### [Document excerpt]
====
This paper describes the explanatory models of common mental disorders in primary care attendees in Goa, India. We found that somatic phenomena are overwhelmingly the most frequent presenting complaints and, amongst these, weakness/tiredness, sleep problems and aches/pains are dominant. However, psychological phenomena were relatively easily elicited from the majority of patients and cognitive phenomena such as thinking too much and emotional phenomena such as irritability/anger and loss of interest were the most frequent. The majority of respondents used psychological terms to label or describe their illness; 'tension' was by far the most common label. The vast majority of participants attributed their illness to psychosocial factors, rather than physical health factors. We observed very few gender differences apart from the different patterns of psychosocial difficulties.
Common mental disorders such as depression are already the leading neuropsychiatric cause of the burden of disease globally and this burden is projected to increase [14
]. Although there are effective treatments for these disorders which can be delivered in primary care settings [12
], there are a number of barriers to their implementation, notably the low recognition rates of the disorders in primary care settings. 'Somatization' has been cited as one reason to explain non-detection ([5
] and our study adds to the growing literature examining CMD through a contextual lens, to examine the extent to which 'somatization' occurs within the context of primary care in India viewed through the lens of the patients' explanatory models.
====
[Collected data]
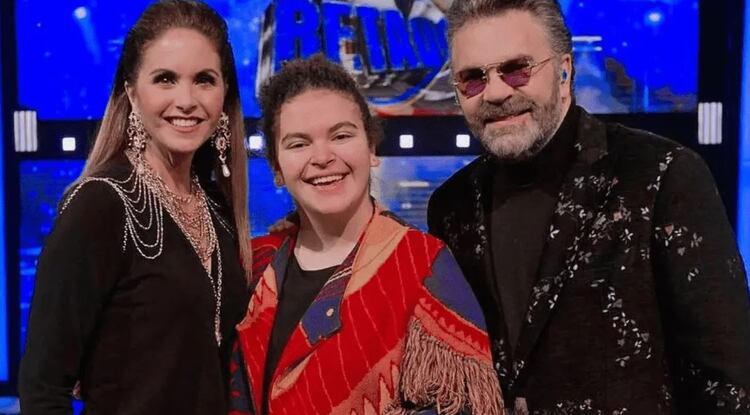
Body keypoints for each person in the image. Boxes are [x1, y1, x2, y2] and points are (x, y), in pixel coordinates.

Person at [427, 0, 750, 413]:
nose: (495, 93)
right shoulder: (450, 206)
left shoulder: (660, 174)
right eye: (473, 78)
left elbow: (727, 378)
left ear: (564, 71)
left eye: (517, 69)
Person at [228, 54, 504, 415]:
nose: (322, 156)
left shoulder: (421, 263)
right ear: (277, 168)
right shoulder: (253, 263)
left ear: (371, 148)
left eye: (341, 135)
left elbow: (465, 406)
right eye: (298, 143)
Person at [18, 1, 251, 413]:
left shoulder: (218, 207)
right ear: (131, 91)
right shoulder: (100, 204)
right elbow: (43, 388)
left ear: (224, 92)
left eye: (204, 80)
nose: (186, 100)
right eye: (165, 79)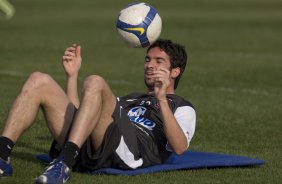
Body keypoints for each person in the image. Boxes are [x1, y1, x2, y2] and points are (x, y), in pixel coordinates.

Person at [0, 39, 196, 183]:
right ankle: (2, 155)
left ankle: (64, 163)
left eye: (158, 61)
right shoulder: (130, 98)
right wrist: (72, 76)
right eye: (147, 59)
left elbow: (179, 147)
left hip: (130, 152)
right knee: (38, 80)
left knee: (96, 81)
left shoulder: (181, 106)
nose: (149, 65)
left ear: (175, 72)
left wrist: (161, 98)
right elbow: (83, 117)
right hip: (95, 145)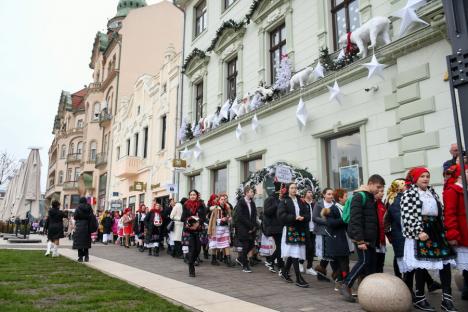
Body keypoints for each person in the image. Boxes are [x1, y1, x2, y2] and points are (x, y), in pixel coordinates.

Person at [401, 167, 457, 311]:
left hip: (436, 230)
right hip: (422, 230)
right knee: (421, 265)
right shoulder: (409, 194)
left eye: (427, 176)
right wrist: (418, 231)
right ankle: (419, 298)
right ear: (415, 179)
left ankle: (447, 300)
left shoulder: (432, 192)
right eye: (422, 176)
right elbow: (407, 215)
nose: (425, 179)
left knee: (445, 263)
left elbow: (440, 211)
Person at [339, 174, 385, 302]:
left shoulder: (371, 198)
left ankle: (369, 292)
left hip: (370, 239)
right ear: (370, 184)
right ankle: (346, 284)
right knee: (364, 261)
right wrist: (360, 241)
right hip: (361, 239)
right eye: (378, 187)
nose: (379, 190)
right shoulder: (359, 196)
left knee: (371, 265)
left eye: (381, 188)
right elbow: (355, 220)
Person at [278, 182, 311, 288]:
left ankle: (285, 272)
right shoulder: (284, 201)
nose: (294, 190)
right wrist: (293, 217)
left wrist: (303, 217)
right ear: (288, 189)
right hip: (290, 229)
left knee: (294, 253)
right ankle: (298, 278)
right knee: (295, 253)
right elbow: (281, 215)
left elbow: (307, 214)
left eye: (295, 188)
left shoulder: (300, 200)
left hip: (300, 228)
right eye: (292, 188)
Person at [443, 164, 468, 301]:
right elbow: (450, 213)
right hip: (462, 233)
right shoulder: (452, 190)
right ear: (460, 175)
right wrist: (452, 233)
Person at [322, 188, 351, 291]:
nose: (347, 198)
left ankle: (341, 281)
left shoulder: (345, 208)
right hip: (338, 239)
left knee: (345, 262)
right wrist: (343, 220)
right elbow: (330, 223)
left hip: (345, 238)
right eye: (346, 196)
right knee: (343, 263)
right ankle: (342, 283)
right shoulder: (334, 209)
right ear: (340, 198)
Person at [182, 190, 207, 277]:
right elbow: (183, 217)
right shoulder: (185, 205)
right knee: (192, 249)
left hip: (198, 229)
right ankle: (191, 268)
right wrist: (189, 222)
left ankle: (190, 259)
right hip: (189, 230)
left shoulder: (201, 205)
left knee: (198, 249)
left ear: (197, 196)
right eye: (191, 195)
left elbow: (203, 217)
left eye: (194, 194)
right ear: (189, 196)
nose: (192, 196)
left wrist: (198, 223)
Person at [312, 188, 335, 281]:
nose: (331, 196)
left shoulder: (335, 205)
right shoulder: (319, 204)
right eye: (329, 194)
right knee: (328, 254)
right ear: (324, 195)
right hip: (322, 232)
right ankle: (338, 276)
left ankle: (321, 273)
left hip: (333, 232)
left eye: (332, 194)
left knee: (330, 254)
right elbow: (314, 218)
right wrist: (326, 221)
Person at [234, 186, 258, 273]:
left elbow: (254, 215)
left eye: (253, 192)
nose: (253, 193)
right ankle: (245, 265)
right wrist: (249, 226)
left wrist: (253, 226)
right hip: (243, 228)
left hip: (251, 228)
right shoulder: (241, 202)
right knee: (245, 246)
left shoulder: (252, 203)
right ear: (246, 192)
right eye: (251, 192)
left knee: (251, 245)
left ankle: (240, 258)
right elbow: (240, 216)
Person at [263, 182, 285, 274]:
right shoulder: (270, 199)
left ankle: (271, 261)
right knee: (280, 247)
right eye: (283, 188)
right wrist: (277, 203)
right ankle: (281, 266)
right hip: (274, 226)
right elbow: (267, 212)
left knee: (281, 247)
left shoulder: (283, 198)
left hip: (282, 225)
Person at [208, 194, 235, 267]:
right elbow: (213, 219)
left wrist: (229, 219)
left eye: (224, 199)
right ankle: (213, 259)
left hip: (225, 228)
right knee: (215, 244)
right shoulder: (216, 208)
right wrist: (220, 220)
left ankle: (228, 260)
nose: (223, 201)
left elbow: (230, 216)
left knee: (226, 244)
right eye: (222, 199)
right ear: (219, 200)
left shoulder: (227, 207)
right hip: (217, 228)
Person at [73, 197, 94, 262]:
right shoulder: (89, 207)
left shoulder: (78, 207)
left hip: (79, 225)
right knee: (86, 241)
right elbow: (92, 215)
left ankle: (80, 257)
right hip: (87, 225)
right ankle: (86, 257)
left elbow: (75, 217)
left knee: (79, 242)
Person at [303, 189, 318, 276]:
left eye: (311, 192)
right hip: (305, 229)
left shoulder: (314, 203)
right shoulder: (302, 203)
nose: (310, 193)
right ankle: (301, 263)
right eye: (308, 192)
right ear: (305, 194)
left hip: (313, 229)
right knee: (304, 247)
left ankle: (309, 267)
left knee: (311, 248)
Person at [375, 188, 387, 273]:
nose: (383, 193)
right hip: (375, 238)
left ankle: (380, 280)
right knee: (374, 262)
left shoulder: (382, 204)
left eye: (383, 191)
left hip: (382, 238)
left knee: (381, 262)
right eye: (381, 191)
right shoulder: (373, 204)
====
### [Tasks to carry out]
a: According to the excerpt on mental disorders in Goa, what was by far the most common label patients used for their illness?
b: Rewrite the paragraph of the excerpt on mental disorders in Goa that begins "This paper describes the explanatory models" as a short bulleted list that keeps its main findings.
c: Decide whether each statement agrees with the excerpt on mental disorders in Goa. Answer yes or no for each, and quote the words from the excerpt that decide it.
(i) Most participants attributed their illness to physical health factors.
(ii) Somatic phenomena were the most frequent presenting complaints.
(iii) The study found large differences between men and women.
None of the collected data is needed for these tasks.

### [Responses to the exercise]
a: 'Tension' was by far the most common label.

b:
- The paper covers explanatory models of common mental disorders among primary care attendees in Goa, India.
- Somatic phenomena were overwhelmingly the most frequent presenting complaints, mainly weakness/tiredness, sleep problems and aches/pains.
- Psychological phenomena were relatively easily elicited from most patients. The most frequent were thinking too much, irritability/anger and loss of interest.
- Most respondents used psychological terms to label or describe their illness, and 'tension' was by far the most common label.
- The vast majority attributed their illness to psychosocial rather than physical health factors.
- Gender differences were very few, apart from different patterns of psychosocial difficulties.

c:
(i) No: "The vast majority of participants attributed their illness to psychosocial factors, rather than physical health factors."
(ii) Yes: "somatic phenomena are overwhelmingly the most frequent presenting complaints"
(iii) No: "We observed very few gender differences apart from the different patterns of psychosocial difficulties."